Details of the Executive Order
The Order applies more specifically to projects that receive financial assistance from a New York City Economic Development Entity, such as the City’s Department of Housing Preservation and Development, and are (i) larger than 100,000 square feet for a commercial project, or (ii) larger than 100 units for a residential project. Further, the affected vendor-employers are those employing 10 or more workers and occupying more than 15,000 square feet within the project.
At present, approximately ten states and the District of Columbia have either “labor peace” statutes or municipal ordinances similar to the recent New York City Order: Connecticut, New York, Pennsylvania, Maryland, Florida, Washington, Oregon, California, and Nevada. In other states and localities, lawmakers are debating similar laws and ordinances.
Potential Legal Challenges
The legal status of these laws and potential conflict with, for example, the National Labor Relations Act, depend very much on the details of the particular enactment. Under the theory that the government is no more than a purchaser of goods and services, like any other market participant, and may choose for itself – in its own “proprietary interest” – what company it will or will not patronize, the government may impose labor union-related obligations, e.g., that the vendor employ a union-represented workforce, on companies that directly supply goods or services to the government. If, however, the government seeks to regulate the relations of labor unions with employers that are subject to the jurisdiction of the National Labor Relations Board, as nearly all in private industry are, the state or local regulation may be pre-empted by the supremacy of Federal law for employers subject to the National Labor Relations Act. Building & Construction Trades Council vs. Associated Building Contractors of Massachusetts and Rhode Island, 507 U.S. 218 (1993).

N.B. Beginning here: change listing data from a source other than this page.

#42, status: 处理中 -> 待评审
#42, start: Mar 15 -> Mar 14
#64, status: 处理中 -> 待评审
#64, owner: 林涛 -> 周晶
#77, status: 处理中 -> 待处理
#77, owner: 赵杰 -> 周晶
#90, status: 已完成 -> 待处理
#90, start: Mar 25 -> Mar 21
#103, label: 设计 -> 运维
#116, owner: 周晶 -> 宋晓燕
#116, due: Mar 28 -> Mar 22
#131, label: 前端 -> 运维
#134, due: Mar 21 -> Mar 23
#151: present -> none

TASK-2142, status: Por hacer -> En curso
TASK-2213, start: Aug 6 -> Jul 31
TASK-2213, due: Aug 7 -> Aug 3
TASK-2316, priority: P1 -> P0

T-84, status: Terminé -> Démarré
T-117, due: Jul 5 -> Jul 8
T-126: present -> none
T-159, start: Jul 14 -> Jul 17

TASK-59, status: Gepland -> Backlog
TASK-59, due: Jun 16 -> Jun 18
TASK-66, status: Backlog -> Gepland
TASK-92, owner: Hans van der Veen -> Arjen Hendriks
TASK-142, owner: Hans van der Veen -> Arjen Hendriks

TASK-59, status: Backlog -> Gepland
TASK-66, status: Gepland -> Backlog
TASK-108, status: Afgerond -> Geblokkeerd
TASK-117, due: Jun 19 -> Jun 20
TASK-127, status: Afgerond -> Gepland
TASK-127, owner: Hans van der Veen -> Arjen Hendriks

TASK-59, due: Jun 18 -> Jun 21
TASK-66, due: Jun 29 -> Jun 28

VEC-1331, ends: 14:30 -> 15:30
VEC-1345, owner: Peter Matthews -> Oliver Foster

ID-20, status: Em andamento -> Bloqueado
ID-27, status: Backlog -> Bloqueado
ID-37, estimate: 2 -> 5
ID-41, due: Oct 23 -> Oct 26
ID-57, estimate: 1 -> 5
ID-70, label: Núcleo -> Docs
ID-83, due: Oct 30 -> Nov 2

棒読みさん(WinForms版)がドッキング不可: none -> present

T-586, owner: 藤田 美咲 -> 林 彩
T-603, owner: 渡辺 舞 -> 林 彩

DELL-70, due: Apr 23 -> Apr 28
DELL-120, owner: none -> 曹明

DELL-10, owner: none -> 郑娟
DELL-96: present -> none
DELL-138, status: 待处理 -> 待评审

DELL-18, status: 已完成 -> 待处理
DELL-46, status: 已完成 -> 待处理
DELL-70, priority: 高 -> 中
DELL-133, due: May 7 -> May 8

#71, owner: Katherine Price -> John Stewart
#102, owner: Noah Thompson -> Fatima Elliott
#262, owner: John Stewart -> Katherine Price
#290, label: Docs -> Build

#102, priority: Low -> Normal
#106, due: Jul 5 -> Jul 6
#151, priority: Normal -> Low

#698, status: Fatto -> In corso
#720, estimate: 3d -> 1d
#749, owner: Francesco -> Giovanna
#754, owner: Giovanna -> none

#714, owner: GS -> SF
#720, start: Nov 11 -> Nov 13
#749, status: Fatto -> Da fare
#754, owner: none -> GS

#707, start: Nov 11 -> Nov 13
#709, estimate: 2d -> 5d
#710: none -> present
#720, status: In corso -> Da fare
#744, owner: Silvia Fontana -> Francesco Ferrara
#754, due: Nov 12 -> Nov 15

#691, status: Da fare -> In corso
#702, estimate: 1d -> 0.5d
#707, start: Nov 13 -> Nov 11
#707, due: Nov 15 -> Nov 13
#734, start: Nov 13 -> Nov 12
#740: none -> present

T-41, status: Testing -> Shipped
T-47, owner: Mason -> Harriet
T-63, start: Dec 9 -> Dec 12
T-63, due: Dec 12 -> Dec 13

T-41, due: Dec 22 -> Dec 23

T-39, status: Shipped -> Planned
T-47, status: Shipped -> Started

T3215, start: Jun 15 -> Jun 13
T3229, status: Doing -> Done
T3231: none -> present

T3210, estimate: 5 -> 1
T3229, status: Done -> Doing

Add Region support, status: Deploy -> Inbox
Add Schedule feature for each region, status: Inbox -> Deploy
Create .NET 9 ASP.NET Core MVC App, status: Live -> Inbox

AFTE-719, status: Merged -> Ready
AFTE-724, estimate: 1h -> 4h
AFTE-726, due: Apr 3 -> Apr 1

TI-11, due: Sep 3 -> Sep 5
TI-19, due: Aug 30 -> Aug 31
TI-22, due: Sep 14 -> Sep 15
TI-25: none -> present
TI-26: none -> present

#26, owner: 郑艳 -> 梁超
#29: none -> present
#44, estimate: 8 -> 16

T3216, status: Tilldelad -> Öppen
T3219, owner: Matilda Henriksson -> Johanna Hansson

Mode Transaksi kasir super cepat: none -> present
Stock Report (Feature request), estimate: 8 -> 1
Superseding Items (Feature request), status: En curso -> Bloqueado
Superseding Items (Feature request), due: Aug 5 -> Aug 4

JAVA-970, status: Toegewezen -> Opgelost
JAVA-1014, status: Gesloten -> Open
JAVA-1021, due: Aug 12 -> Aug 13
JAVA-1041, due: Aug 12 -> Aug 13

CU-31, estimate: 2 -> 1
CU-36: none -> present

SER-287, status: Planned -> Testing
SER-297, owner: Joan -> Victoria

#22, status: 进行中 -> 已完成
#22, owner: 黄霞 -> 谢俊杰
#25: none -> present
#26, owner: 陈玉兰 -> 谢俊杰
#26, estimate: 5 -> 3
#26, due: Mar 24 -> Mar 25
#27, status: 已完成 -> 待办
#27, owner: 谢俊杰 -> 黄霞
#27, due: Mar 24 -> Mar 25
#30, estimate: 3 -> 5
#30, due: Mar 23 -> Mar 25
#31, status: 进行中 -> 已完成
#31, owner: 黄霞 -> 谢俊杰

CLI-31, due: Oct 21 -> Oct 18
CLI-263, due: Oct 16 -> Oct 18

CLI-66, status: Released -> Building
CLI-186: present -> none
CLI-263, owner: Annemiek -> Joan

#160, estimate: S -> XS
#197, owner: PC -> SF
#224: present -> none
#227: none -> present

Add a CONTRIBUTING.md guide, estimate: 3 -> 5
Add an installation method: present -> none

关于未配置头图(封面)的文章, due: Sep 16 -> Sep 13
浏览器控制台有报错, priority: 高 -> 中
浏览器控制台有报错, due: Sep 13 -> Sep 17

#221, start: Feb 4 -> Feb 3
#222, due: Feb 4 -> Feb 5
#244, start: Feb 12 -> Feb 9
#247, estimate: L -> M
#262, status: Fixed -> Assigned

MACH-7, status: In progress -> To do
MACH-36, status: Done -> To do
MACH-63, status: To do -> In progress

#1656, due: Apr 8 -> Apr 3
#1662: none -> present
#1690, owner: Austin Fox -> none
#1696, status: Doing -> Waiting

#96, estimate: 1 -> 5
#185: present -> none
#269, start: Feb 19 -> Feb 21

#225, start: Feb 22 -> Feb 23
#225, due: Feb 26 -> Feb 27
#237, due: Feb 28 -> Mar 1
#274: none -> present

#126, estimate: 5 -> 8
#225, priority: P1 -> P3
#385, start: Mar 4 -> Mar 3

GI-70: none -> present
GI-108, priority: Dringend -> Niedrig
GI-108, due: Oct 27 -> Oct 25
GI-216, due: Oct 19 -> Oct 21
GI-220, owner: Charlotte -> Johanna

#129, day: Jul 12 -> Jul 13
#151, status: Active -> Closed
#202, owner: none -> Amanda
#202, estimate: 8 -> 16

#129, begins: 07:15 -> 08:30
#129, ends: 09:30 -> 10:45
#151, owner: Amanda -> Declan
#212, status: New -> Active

Significance for Management
Mayor de Blasio’s Executive Order is designed to assist labor unions in the retail store and food industries in organizing within New York City. This effort is premised on City financing of certain development projects, and applies only to a segment of the potential enterprises that may occupy the project space; it is not obviously addressed to vendors supplying goods or services directly to the City of New York as a purchaser in the market. The lack of a direct connection to the City government’s procurement of goods and services for its own consumption may permit a successful attack on the Order as being pre-empted by the National Labor Relations Act. E.g., Metropolitan Milwaukee Association of Commerce v. Milwaukee County, 431 F.3d 277 (7th Cir. 2005). The likelihood of success of such an attack in the courts cannot be predicted with any degree of certainty, however, and the Executive Order is now in place and – for the present at least – applies to certain new projects financed by the City of New York.